## START

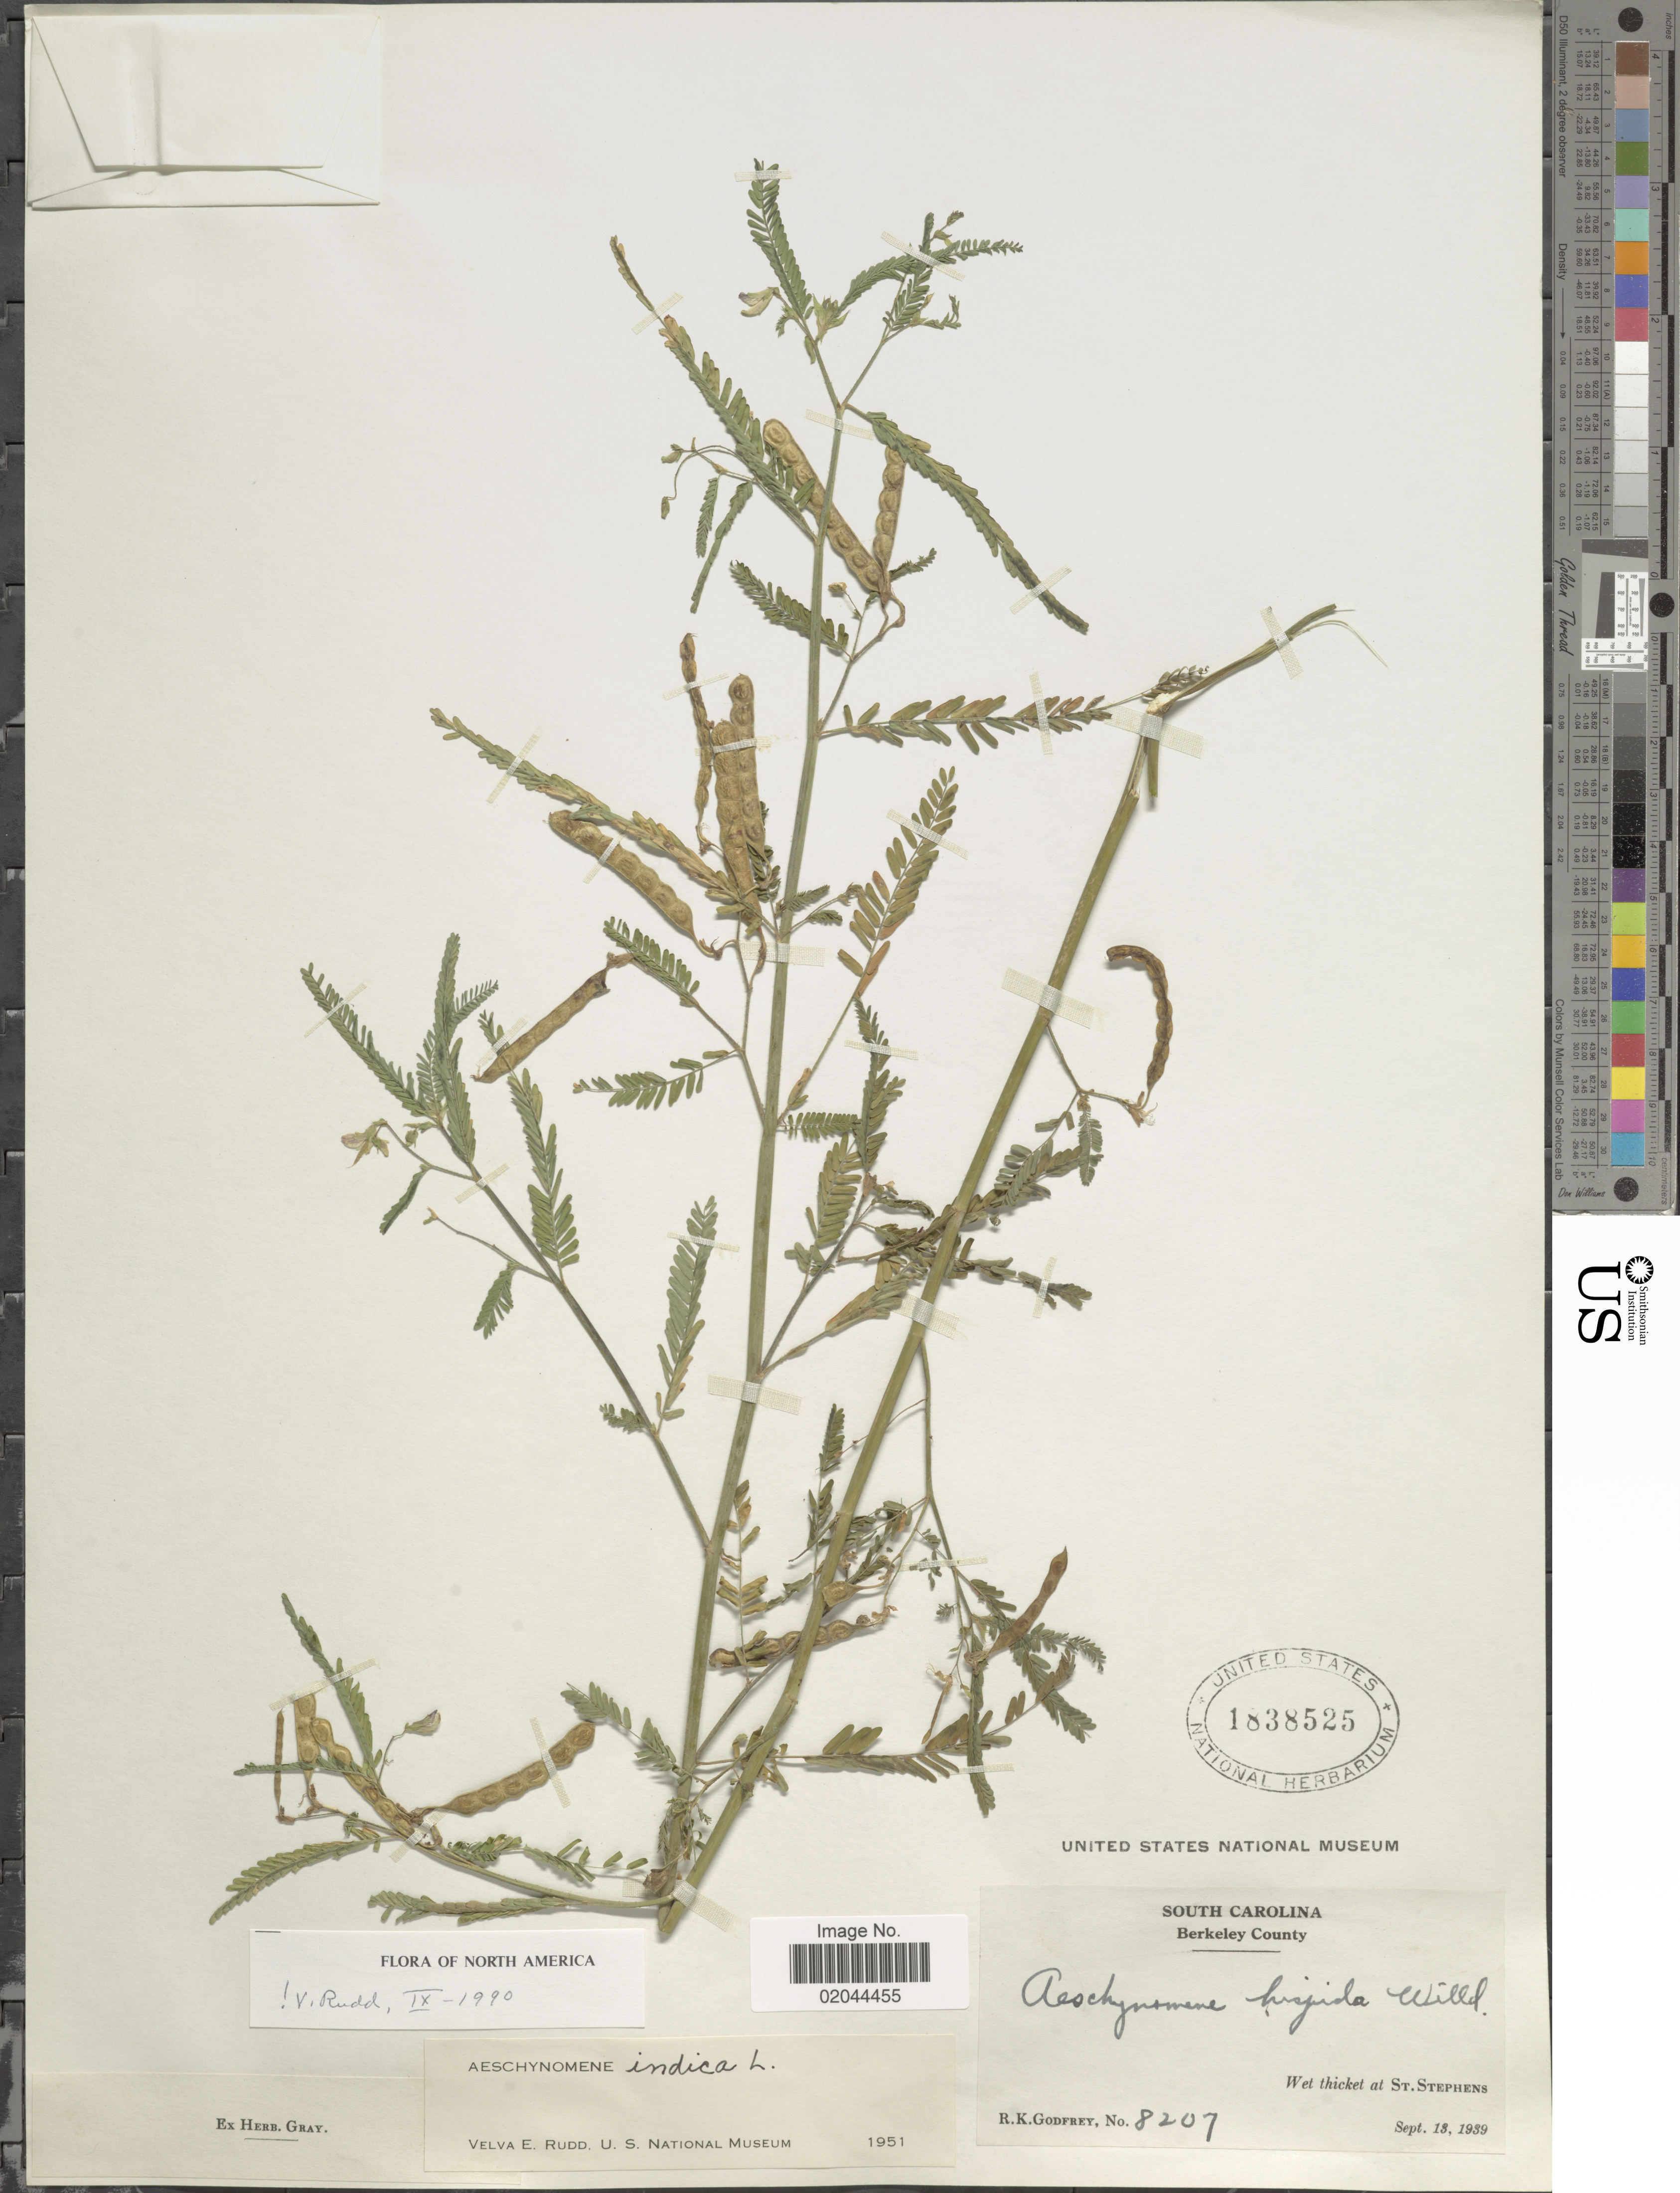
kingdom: Plantae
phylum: Tracheophyta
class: Magnoliopsida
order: Fabales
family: Fabaceae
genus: Aeschynomene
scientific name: Aeschynomene indica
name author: L.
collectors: R. K. Godfrey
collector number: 8207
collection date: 1939-09-13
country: United States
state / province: South Carolina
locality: Berkeley County, wet thicket at St. Stephens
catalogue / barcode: US 1838525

## END

REQUEST >>
Format the listing as a Markdown table with the columns "Row" and "Listing line." Begin at the line that contains "country: United States", stop after the final line of the listing, and leave out any blank lines.

WORKED ANSWER >>
| Row | Listing line |
|---|---|
| 1 | country: United States |
| 2 | state / province: South Carolina |
| 3 | locality: Berkeley County, wet thicket at St. Stephens |
| 4 | catalogue / barcode: US 1838525 |